→ **Input material**:
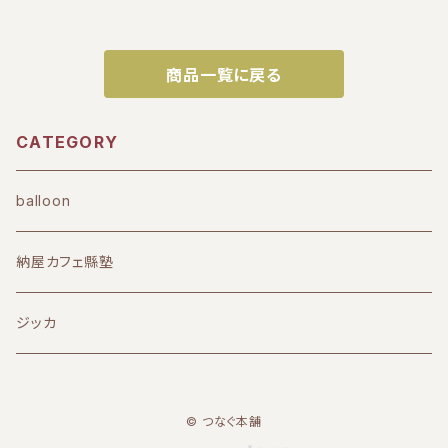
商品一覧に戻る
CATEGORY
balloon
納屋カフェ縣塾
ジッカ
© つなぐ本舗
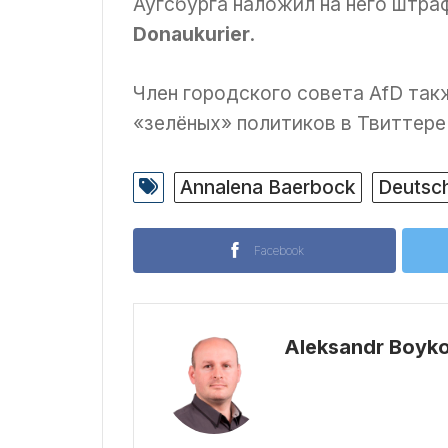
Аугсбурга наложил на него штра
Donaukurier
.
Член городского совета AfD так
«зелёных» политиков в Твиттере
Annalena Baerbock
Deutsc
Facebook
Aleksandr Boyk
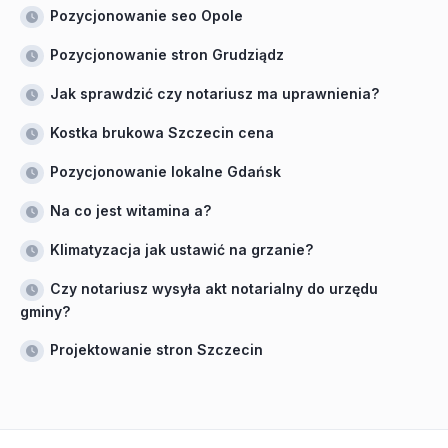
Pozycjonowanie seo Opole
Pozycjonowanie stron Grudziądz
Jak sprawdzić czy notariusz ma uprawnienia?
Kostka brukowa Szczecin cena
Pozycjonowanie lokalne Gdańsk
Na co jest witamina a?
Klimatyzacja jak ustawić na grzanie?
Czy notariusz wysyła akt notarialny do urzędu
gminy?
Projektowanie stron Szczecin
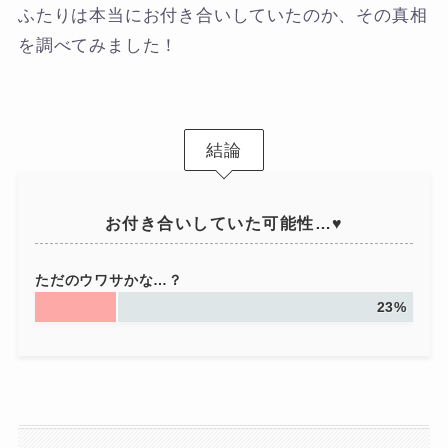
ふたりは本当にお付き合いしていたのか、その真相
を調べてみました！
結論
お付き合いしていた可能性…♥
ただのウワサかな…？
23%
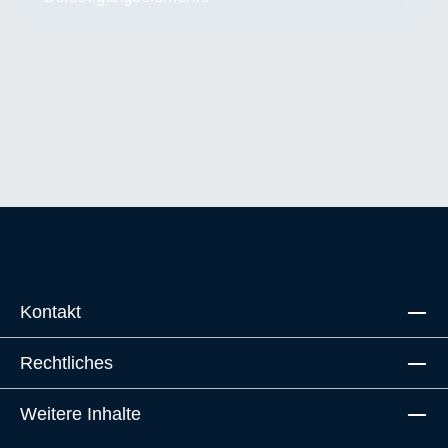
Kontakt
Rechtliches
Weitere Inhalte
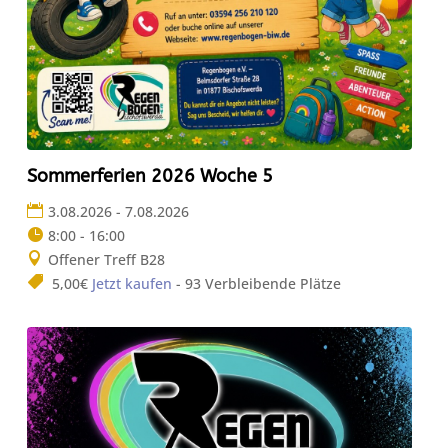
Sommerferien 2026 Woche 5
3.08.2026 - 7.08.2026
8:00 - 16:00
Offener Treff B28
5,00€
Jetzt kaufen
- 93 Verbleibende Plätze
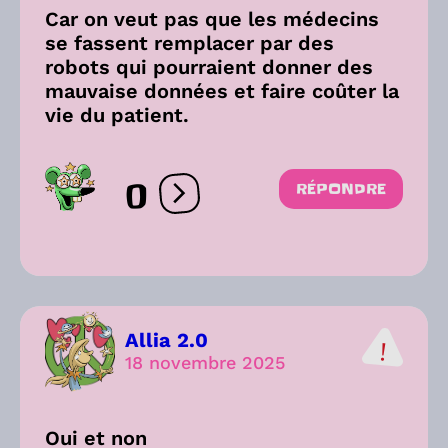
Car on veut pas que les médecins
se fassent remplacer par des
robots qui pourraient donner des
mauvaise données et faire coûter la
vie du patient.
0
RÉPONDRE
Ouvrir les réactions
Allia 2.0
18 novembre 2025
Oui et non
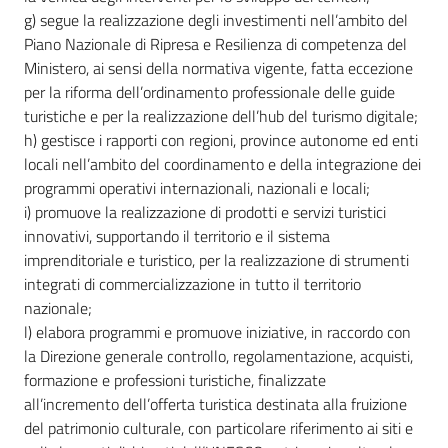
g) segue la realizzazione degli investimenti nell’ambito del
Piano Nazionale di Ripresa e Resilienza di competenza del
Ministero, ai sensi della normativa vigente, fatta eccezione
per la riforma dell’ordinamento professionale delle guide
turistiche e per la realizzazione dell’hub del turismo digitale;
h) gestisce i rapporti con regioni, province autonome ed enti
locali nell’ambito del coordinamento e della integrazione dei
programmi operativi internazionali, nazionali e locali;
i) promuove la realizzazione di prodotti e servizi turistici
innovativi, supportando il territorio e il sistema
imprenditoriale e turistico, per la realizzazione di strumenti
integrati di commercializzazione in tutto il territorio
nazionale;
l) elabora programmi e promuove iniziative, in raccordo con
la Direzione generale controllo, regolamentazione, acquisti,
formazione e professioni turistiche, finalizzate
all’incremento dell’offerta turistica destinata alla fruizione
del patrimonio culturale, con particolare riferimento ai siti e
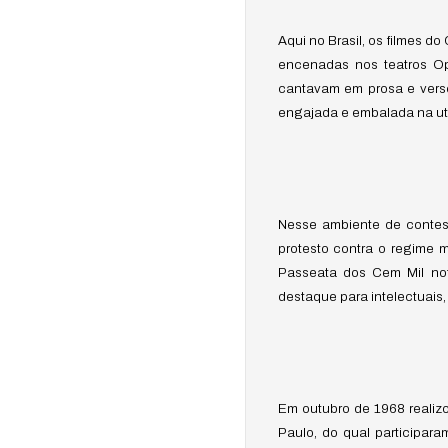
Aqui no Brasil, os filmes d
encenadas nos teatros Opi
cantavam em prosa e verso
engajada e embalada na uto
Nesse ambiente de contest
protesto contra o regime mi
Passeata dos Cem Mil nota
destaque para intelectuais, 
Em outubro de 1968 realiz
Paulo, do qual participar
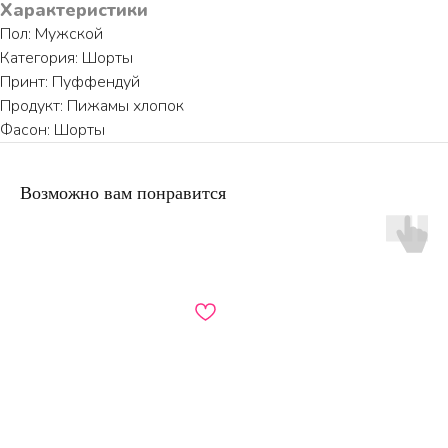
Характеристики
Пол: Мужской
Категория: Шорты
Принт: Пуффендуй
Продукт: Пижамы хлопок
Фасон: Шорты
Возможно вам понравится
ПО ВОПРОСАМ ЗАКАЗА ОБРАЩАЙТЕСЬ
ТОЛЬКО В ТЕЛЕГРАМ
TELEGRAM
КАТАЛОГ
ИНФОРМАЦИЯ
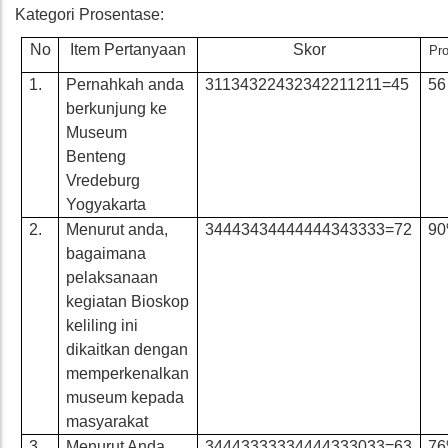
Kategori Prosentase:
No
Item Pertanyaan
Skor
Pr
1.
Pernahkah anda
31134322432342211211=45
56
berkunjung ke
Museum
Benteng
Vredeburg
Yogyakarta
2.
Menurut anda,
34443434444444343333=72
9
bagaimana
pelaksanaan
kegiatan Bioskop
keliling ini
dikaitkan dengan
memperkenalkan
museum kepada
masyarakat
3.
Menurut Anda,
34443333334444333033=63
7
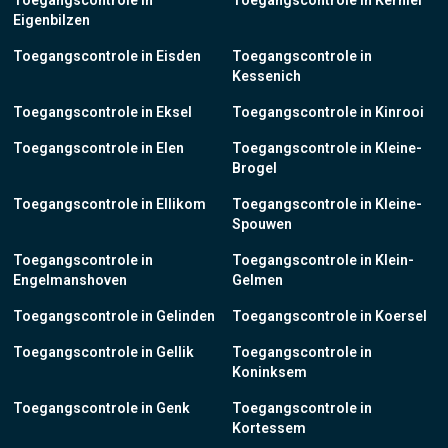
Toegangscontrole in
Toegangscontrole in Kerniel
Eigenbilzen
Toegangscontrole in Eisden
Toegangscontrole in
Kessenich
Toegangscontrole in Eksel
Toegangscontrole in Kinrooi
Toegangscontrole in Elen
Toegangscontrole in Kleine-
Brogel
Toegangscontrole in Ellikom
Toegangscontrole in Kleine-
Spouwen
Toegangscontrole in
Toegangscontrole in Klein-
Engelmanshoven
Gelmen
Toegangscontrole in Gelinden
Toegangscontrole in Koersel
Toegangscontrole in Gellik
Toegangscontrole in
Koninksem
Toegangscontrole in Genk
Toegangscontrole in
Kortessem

→ **Your goal**:
Can you repeat every line of text from the material above, word for word and in the same order, leaving the pictures out of your answer?

→ **Response below**:
商品一覧に戻る
CATEGORY
balloon
納屋カフェ縣塾
ジッカ
© つなぐ本舗
Аугсбурга наложил на него штра
Donaukurier
.
Член городского совета AfD так
«зелёных» политиков в Твиттере
Annalena Baerbock
Deutsc
Facebook
Aleksandr Boyk
Pozycjonowanie seo Opole
Pozycjonowanie stron Grudziądz
Jak sprawdzić czy notariusz ma uprawnienia?
Kostka brukowa Szczecin cena
Pozycjonowanie lokalne Gdańsk
Na co jest witamina a?
Klimatyzacja jak ustawić na grzanie?
Czy notariusz wysyła akt notarialny do urzędu
gminy?
Projektowanie stron Szczecin
ふたりは本当にお付き合いしていたのか、その真相
を調べてみました！
結論
お付き合いしていた可能性…♥
ただのウワサかな…？
23%
Kontakt
Rechtliches
Weitere Inhalte
Sommerferien 2026 Woche 5
3.08.2026 - 7.08.2026
8:00 - 16:00
Offener Treff B28
5,00€
Jetzt kaufen
- 93 Verbleibende Plätze
Car on veut pas que les médecins
se fassent remplacer par des
robots qui pourraient donner des
mauvaise données et faire coûter la
vie du patient.
0
RÉPONDRE
Ouvrir les réactions
Allia 2.0
18 novembre 2025
Oui et non
g) segue la realizzazione degli investimenti nell’ambito del
Piano Nazionale di Ripresa e Resilienza di competenza del
Ministero, ai sensi della normativa vigente, fatta eccezione
per la riforma dell’ordinamento professionale delle guide
turistiche e per la realizzazione dell’hub del turismo digitale;
h) gestisce i rapporti con regioni, province autonome ed enti
locali nell’ambito del coordinamento e della integrazione dei
programmi operativi internazionali, nazionali e locali;
i) promuove la realizzazione di prodotti e servizi turistici
innovativi, supportando il territorio e il sistema
imprenditoriale e turistico, per la realizzazione di strumenti
integrati di commercializzazione in tutto il territorio
nazionale;
l) elabora programmi e promuove iniziative, in raccordo con
la Direzione generale controllo, regolamentazione, acquisti,
formazione e professioni turistiche, finalizzate
all’incremento dell’offerta turistica destinata alla fruizione
del patrimonio culturale, con particolare riferimento ai siti e
Aqui no Brasil, os filmes d
encenadas nos teatros Opi
cantavam em prosa e verso
engajada e embalada na uto
Nesse ambiente de contest
protesto contra o regime mi
Passeata dos Cem Mil nota
destaque para intelectuais, 
Em outubro de 1968 realiz
Paulo, do qual participar
Характеристики
Пол: Мужской
Категория: Шорты
Принт: Пуффендуй
Продукт: Пижамы хлопок
Фасон: Шорты
Возможно вам понравится
ПО ВОПРОСАМ ЗАКАЗА ОБРАЩАЙТЕСЬ
ТОЛЬКО В ТЕЛЕГРАМ
TELEGRAM
КАТАЛОГ
ИНФОРМАЦИЯ
Kategori Prosentase:
No
Item Pertanyaan
Skor
Pr
1.
Pernahkah anda
31134322432342211211=45
56
berkunjung ke
Museum
Benteng
Vredeburg
Yogyakarta
2.
Menurut anda,
34443434444444343333=72
9
bagaimana
pelaksanaan
kegiatan Bioskop
keliling ini
dikaitkan dengan
memperkenalkan
museum kepada
masyarakat
3.
Menurut Anda,
34443333334444333033=63
7
Toegangscontrole in
Toegangscontrole in Kerniel
Eigenbilzen
Toegangscontrole in Eisden
Toegangscontrole in
Kessenich
Toegangscontrole in Eksel
Toegangscontrole in Kinrooi
Toegangscontrole in Elen
Toegangscontrole in Kleine-
Brogel
Toegangscontrole in Ellikom
Toegangscontrole in Kleine-
Spouwen
Toegangscontrole in
Toegangscontrole in Klein-
Engelmanshoven
Gelmen
Toegangscontrole in Gelinden
Toegangscontrole in Koersel
Toegangscontrole in Gellik
Toegangscontrole in
Koninksem
Toegangscontrole in Genk
Toegangscontrole in
Kortessem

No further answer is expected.